While some couldn’t accept the higher price, a majority conceded to the escalation, hoping that a competitive procurement model will bring down costs. Council rejected two options for proceeding that promised possible savings, but left architectural features and even amenities such as bike paths at the discretion of the future contractor.
“When I came into the office today, my position was $77 million and not a penny more,” said Coun. Marianne Alto, at the public meeting. “I still have to say there’s a part of my head and my heart that doesn’t believe that we can’t build a bridge that has these (amenities) for $77 million. I think there’s a lot of people in the city who believe the same thing.”
The importance of staying on course to keep on schedule, however, helped to sway her vote.
At the recommendation of the city’s project director, Mike Lai, council approved what’s called a ‘design-assist’ delivery model.
That means the general contractor, to be hired in October, will build the bridge as designed by the project’s overseer, MMM Group. Council insisted, however, on flexibility to allow the contractor to make alterations to the design – as approved by the city – to save money.
Hiring the best engineering company for the job will be a two-step process.
First, the city will select three proponents from those that apply to their Request for Qualifications, posted online last Friday. Second, the selected teams will be invited to submit proposals.
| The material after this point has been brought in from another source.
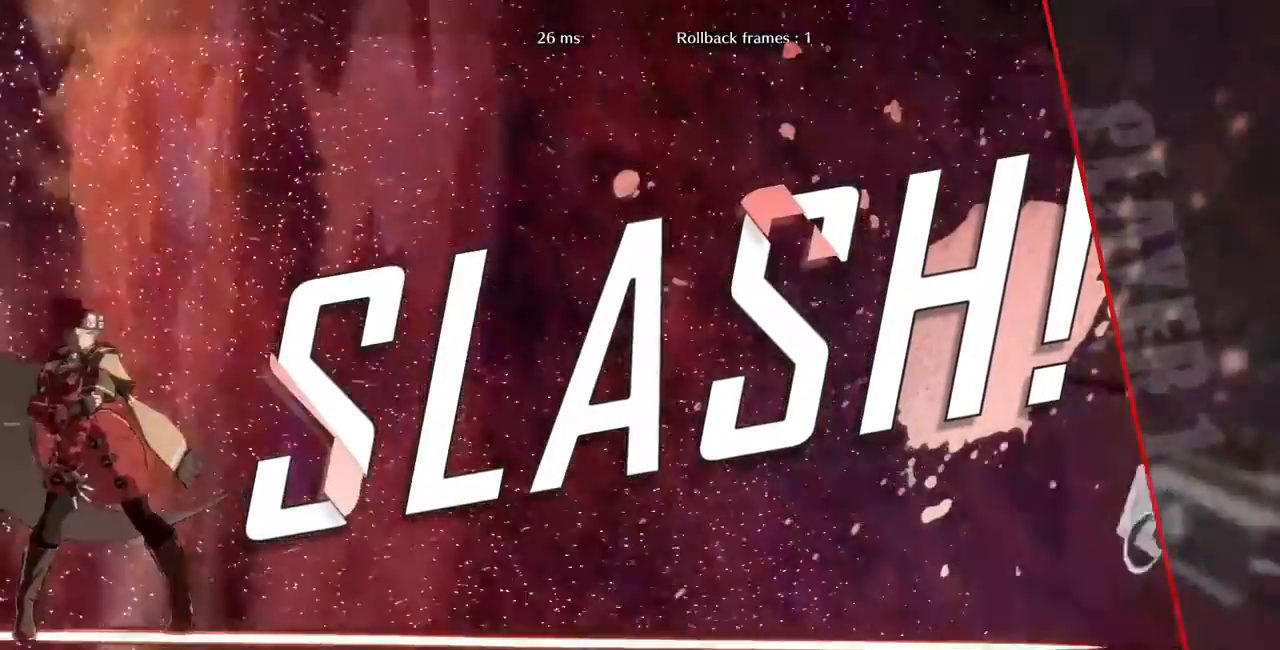
{"dt_ms": 520, "buttons": [], "events": []}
“The proponents will have the opportunity to have confidential discussions with the city, with the view to explore design optimization from their perspective as builders, to provide further benefits to the city,” said John Haythorne, a Vancouver lawyer with expertise in negotiating infrastructure and construction contracts.
“It’s a way in which we can invite them to contribute their expertise as builders to the whole process.”
Finally, the city will enter into a fixed-price contract with the winning proponent.
Sasha Angus of the Greater Victoria Development Agency expressed confidence in the process.
“We’re encouraged that council has moved forward,” he said. “We think competition is the appropriate way to go … We’re encouraged they’re having multiple vendors take a stab at it.”
Councillors Geoff Young, Lisa Helps and Ben Isitt voted against adjusting the bridge project charter to reflect new cost estimate.
“I can’t support enlarging the budget,” Isitt said. “I think the time to make the design change is now.”
Coun. Shellie Gudgeon was absent.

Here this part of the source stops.